» Work instructions:
The line containing "I'm after the" and every line after it, through the end of the material: copy these exactly and nothing else, leaving pictures out.

» Data shown:
((
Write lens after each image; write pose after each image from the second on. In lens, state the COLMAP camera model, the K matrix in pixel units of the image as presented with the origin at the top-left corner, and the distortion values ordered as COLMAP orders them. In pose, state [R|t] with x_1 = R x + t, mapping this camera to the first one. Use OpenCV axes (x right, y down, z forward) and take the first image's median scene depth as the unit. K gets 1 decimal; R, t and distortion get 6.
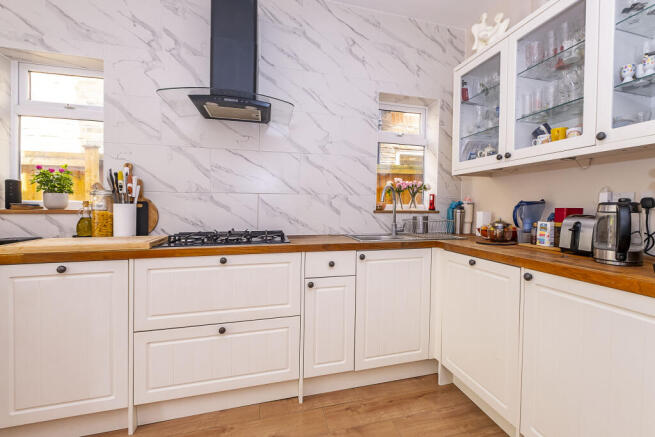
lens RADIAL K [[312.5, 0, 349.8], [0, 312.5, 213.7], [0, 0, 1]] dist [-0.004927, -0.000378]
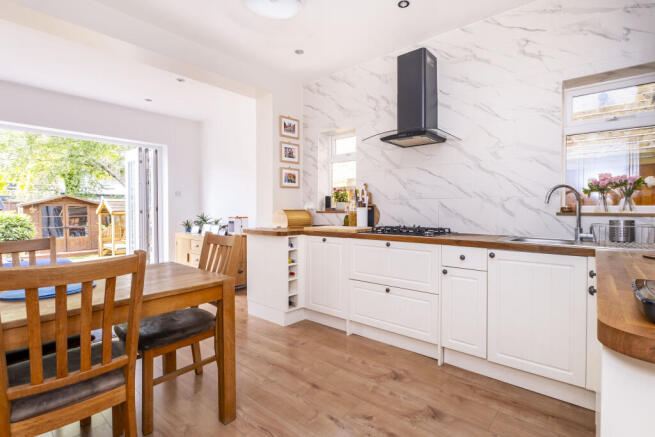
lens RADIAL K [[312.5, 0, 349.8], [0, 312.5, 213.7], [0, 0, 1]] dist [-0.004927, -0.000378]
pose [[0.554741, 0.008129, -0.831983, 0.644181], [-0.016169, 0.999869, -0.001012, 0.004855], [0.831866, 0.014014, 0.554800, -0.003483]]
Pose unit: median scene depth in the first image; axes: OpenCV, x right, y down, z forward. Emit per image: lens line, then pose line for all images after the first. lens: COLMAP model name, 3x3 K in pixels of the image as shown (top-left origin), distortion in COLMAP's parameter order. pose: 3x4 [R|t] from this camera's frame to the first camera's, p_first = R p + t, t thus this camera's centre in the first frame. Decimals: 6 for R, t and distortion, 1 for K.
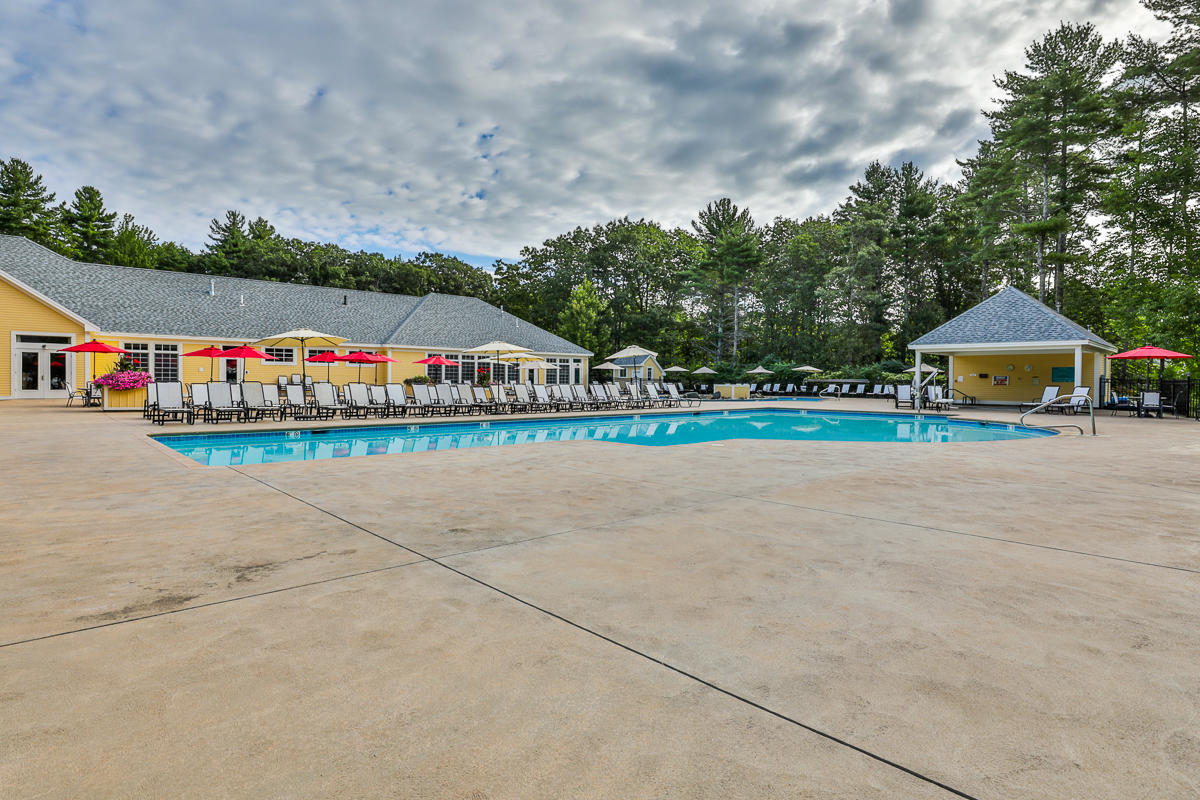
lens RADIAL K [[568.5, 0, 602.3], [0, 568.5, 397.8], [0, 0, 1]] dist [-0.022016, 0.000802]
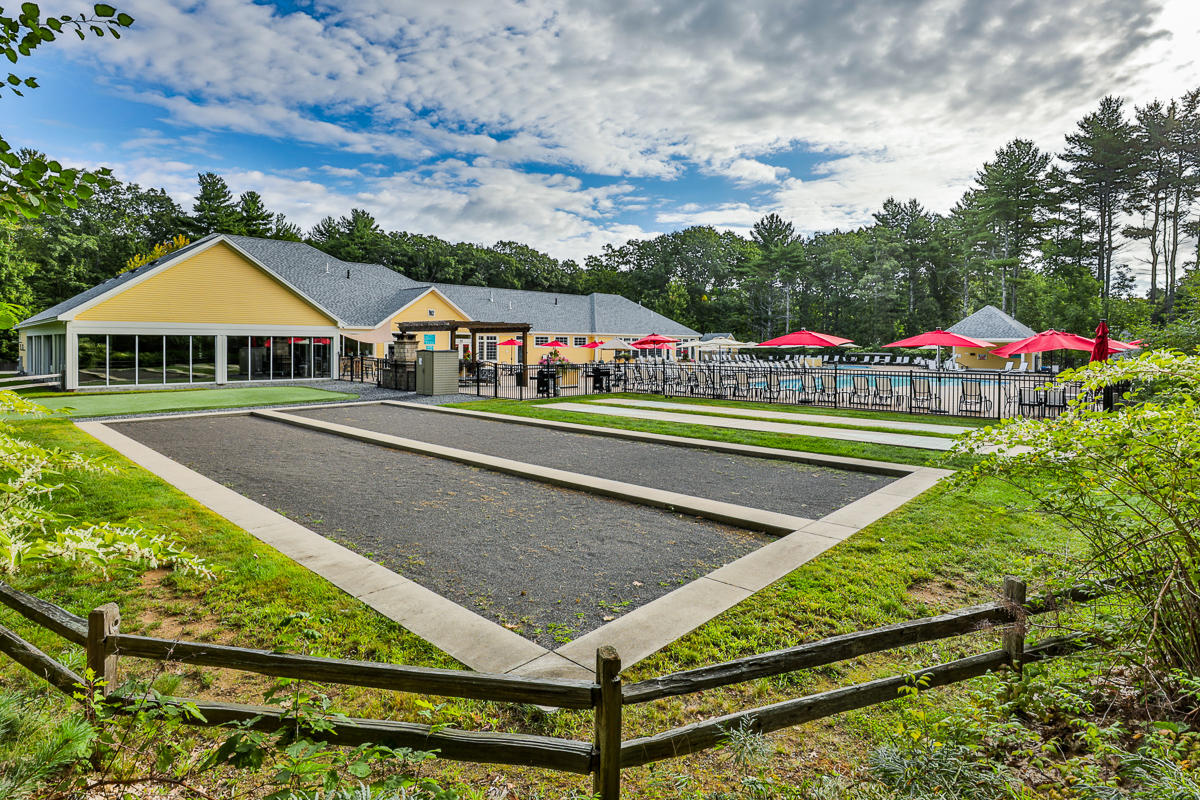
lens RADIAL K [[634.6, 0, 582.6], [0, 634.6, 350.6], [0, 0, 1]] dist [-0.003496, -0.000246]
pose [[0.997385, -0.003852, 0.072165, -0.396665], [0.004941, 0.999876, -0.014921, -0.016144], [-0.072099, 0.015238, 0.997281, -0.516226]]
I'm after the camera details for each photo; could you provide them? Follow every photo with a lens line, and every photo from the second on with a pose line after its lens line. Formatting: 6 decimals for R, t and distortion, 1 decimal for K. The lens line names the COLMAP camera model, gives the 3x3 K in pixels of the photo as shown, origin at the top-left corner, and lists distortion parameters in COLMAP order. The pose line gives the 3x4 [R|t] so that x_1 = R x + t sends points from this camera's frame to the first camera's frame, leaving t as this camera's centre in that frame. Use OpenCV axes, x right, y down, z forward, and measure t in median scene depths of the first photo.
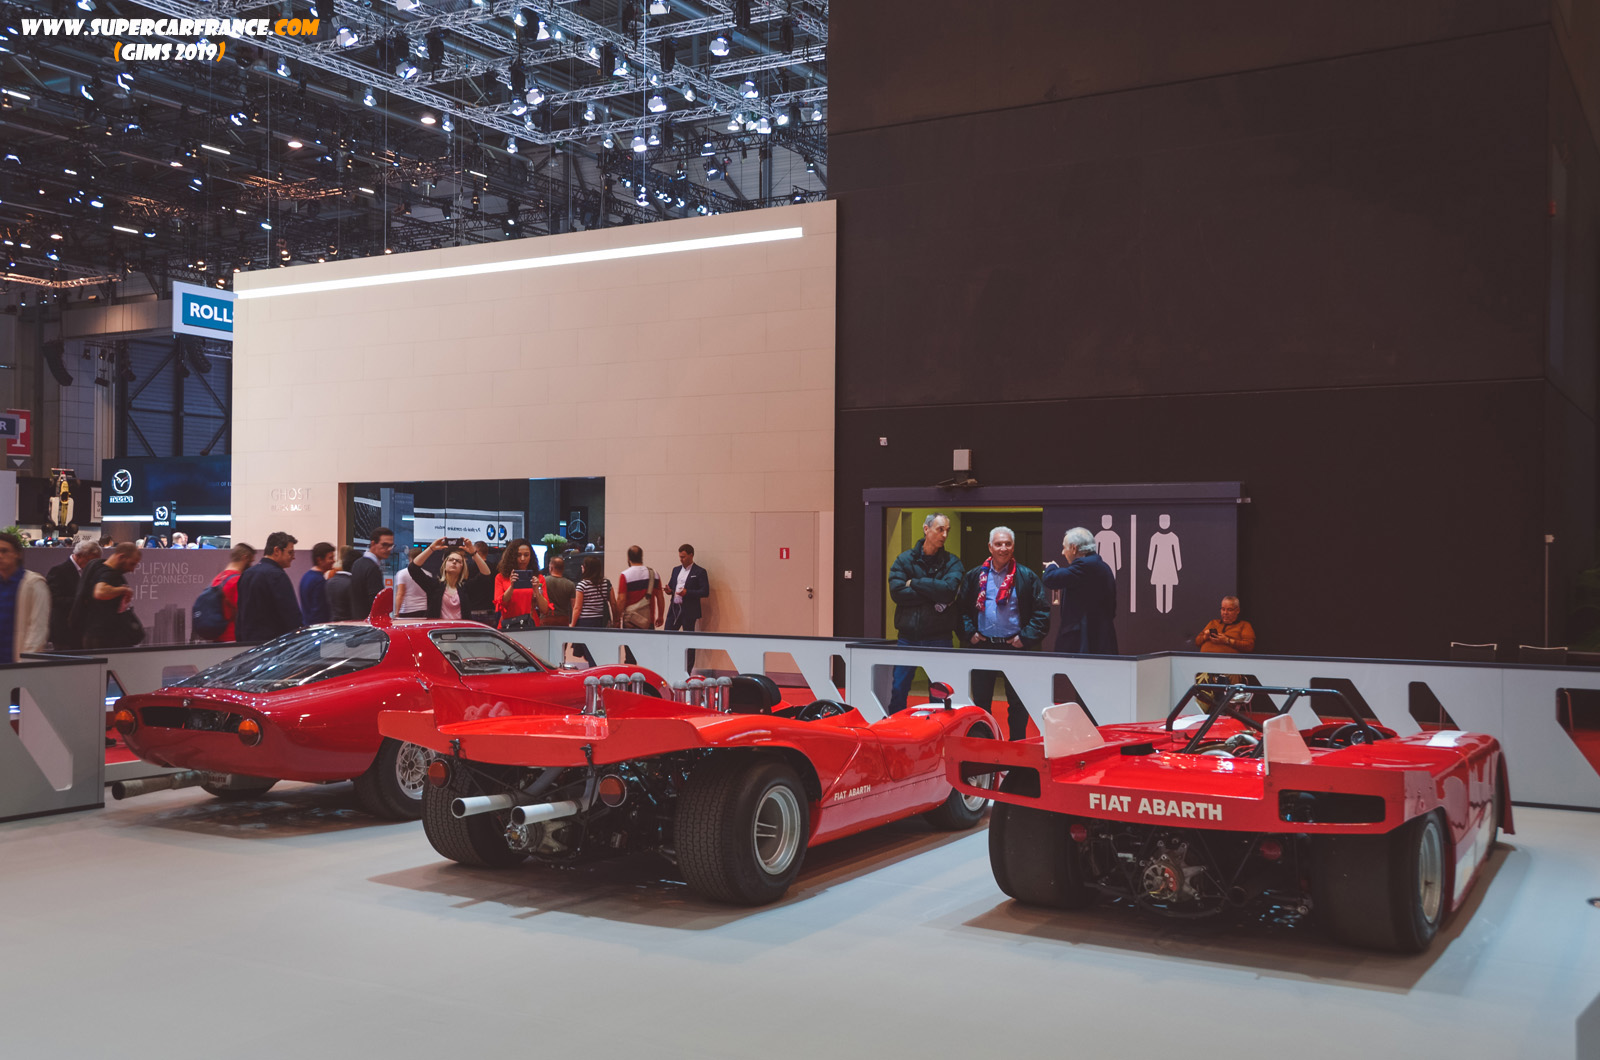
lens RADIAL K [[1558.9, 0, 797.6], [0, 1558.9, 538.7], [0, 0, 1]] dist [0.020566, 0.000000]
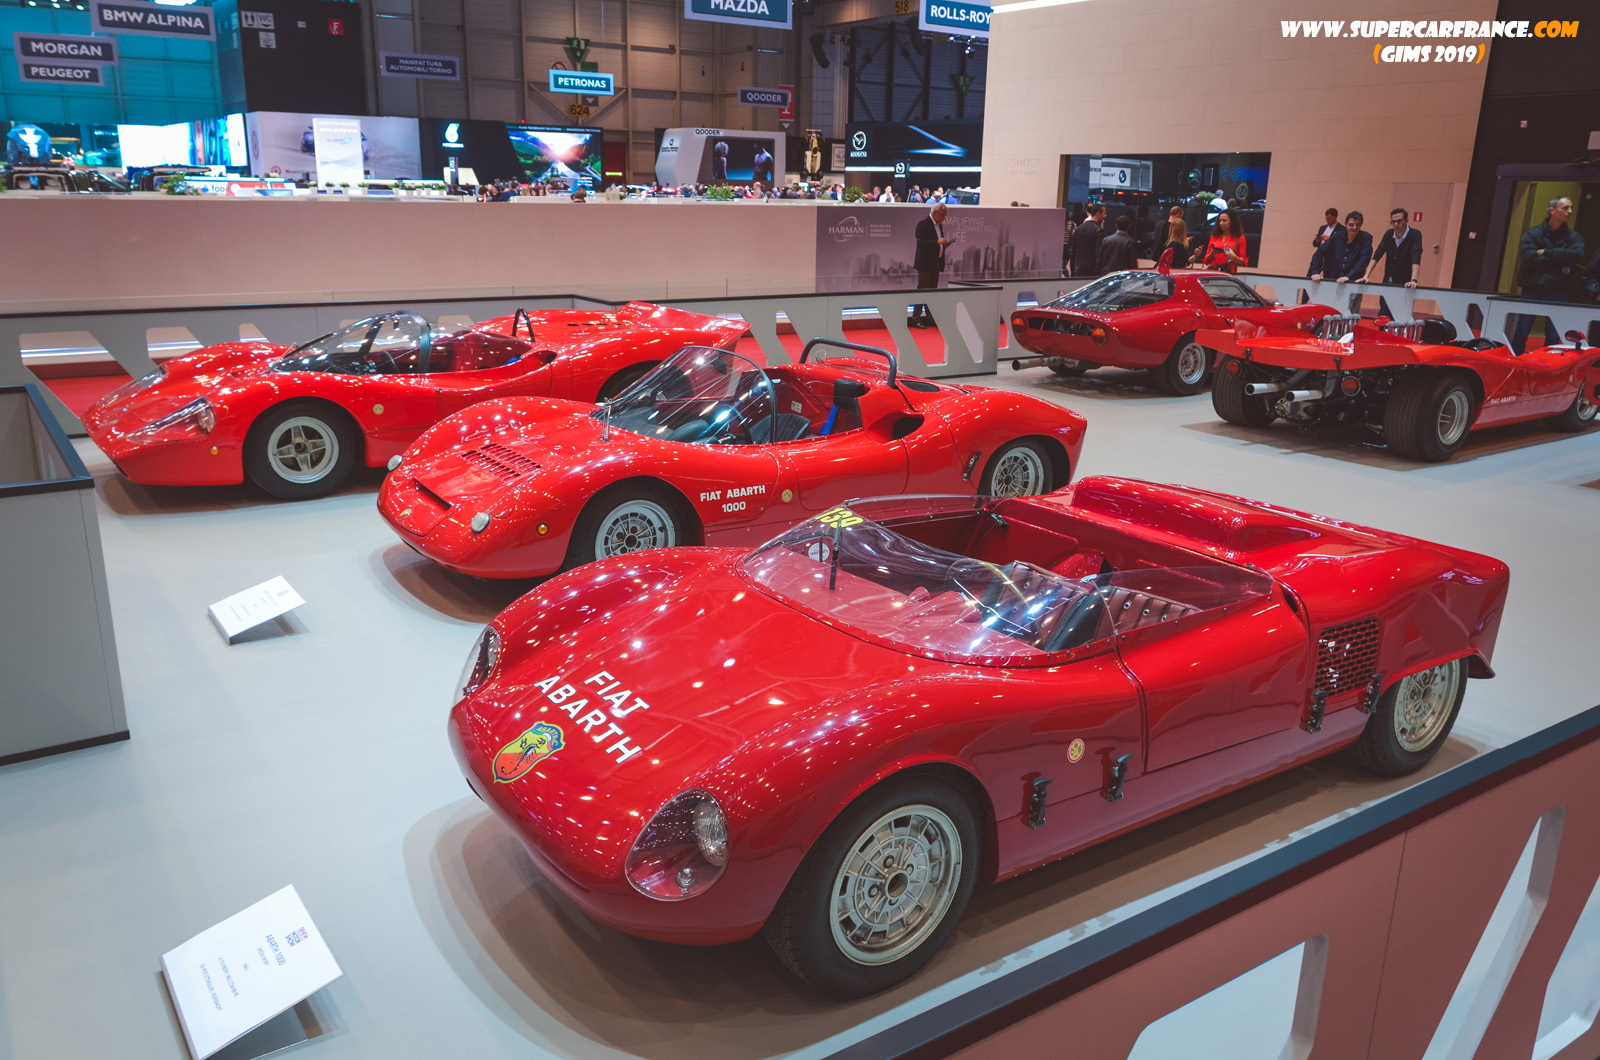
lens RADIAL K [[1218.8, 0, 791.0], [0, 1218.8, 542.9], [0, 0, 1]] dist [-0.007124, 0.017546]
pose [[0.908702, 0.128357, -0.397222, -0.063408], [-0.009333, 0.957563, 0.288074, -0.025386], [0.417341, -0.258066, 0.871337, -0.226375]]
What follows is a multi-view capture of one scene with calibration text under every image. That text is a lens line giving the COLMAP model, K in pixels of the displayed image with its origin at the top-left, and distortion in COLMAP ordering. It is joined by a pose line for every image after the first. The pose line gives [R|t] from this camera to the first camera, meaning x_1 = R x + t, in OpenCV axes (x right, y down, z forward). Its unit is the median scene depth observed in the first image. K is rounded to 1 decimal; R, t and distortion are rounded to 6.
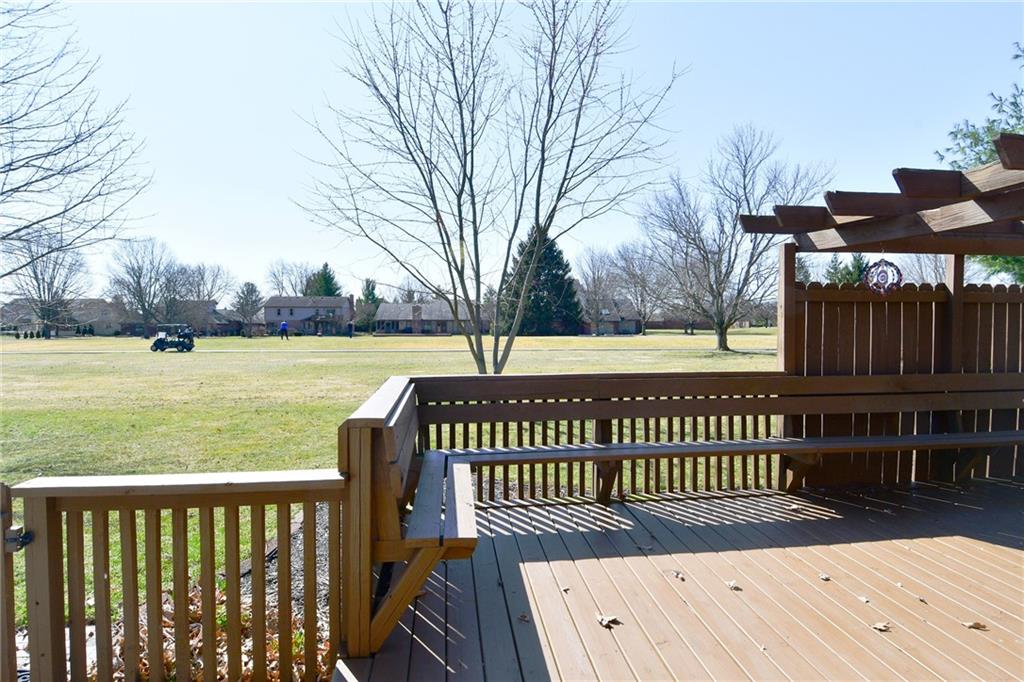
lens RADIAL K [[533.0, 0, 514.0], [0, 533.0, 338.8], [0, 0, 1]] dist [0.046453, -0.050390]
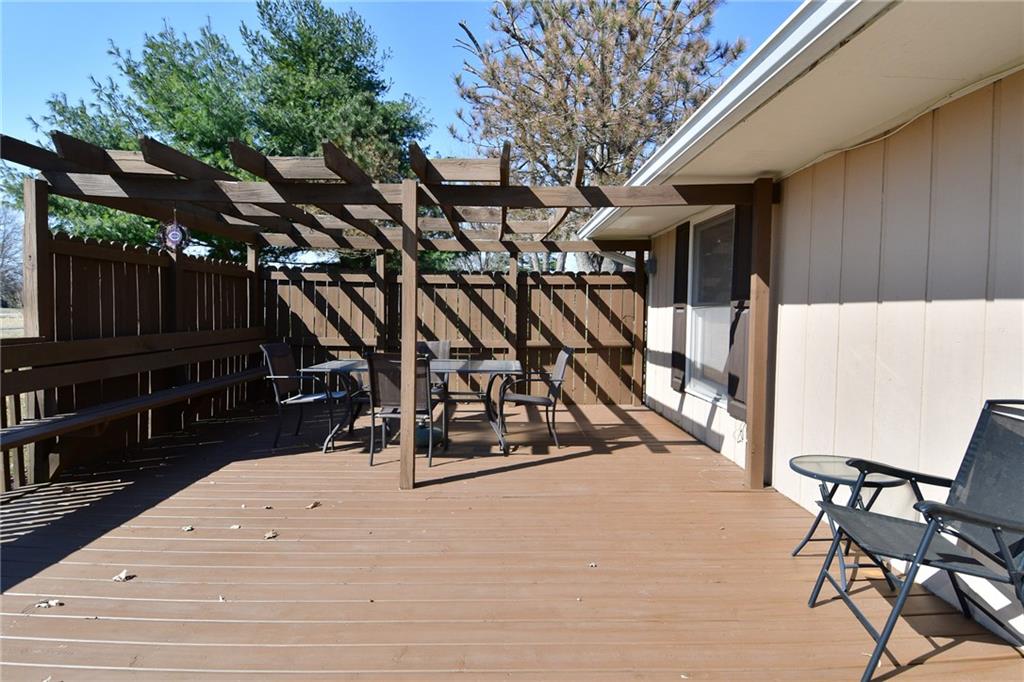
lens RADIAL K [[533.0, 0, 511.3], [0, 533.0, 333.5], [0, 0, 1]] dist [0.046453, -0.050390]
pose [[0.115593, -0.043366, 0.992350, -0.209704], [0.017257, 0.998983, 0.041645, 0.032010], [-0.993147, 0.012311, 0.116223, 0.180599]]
))
» Solution for this problem:
I'm after the camera details for each photo; could you provide them? Follow every photo with a lens line, and every photo from the second on with a pose line after its lens line. Formatting: 6 decimals for R, t and distortion, 1 decimal for K. The lens line names the COLMAP camera model, gives the 3x3 K in pixels of the photo as shown, origin at the top-left corner, and lists distortion parameters in COLMAP order. The pose line gives the 3x4 [R|t] so that x_1 = R x + t sends points from this camera's frame to the first camera's frame, leaving t as this camera's centre in that frame. Use OpenCV axes, x right, y down, z forward, and measure t in median scene depths of the first photo.
lens RADIAL K [[1558.9, 0, 797.6], [0, 1558.9, 538.7], [0, 0, 1]] dist [0.020566, 0.000000]
lens RADIAL K [[1218.8, 0, 791.0], [0, 1218.8, 542.9], [0, 0, 1]] dist [-0.007124, 0.017546]
pose [[0.908702, 0.128357, -0.397222, -0.063408], [-0.009333, 0.957563, 0.288074, -0.025386], [0.417341, -0.258066, 0.871337, -0.226375]]
What follows is a multi-view capture of one scene with calibration text under every image. That text is a lens line giving the COLMAP model, K in pixels of the displayed image with its origin at the top-left, and distortion in COLMAP ordering. It is joined by a pose line for every image after the first. The pose line gives [R|t] from this camera to the first camera, meaning x_1 = R x + t, in OpenCV axes (x right, y down, z forward). Its unit is the median scene depth observed in the first image. K is rounded to 1 decimal; R, t and distortion are rounded to 6.
lens RADIAL K [[533.0, 0, 514.0], [0, 533.0, 338.8], [0, 0, 1]] dist [0.046453, -0.050390]
lens RADIAL K [[533.0, 0, 511.3], [0, 533.0, 333.5], [0, 0, 1]] dist [0.046453, -0.050390]
pose [[0.115593, -0.043366, 0.992350, -0.209704], [0.017257, 0.998983, 0.041645, 0.032010], [-0.993147, 0.012311, 0.116223, 0.180599]]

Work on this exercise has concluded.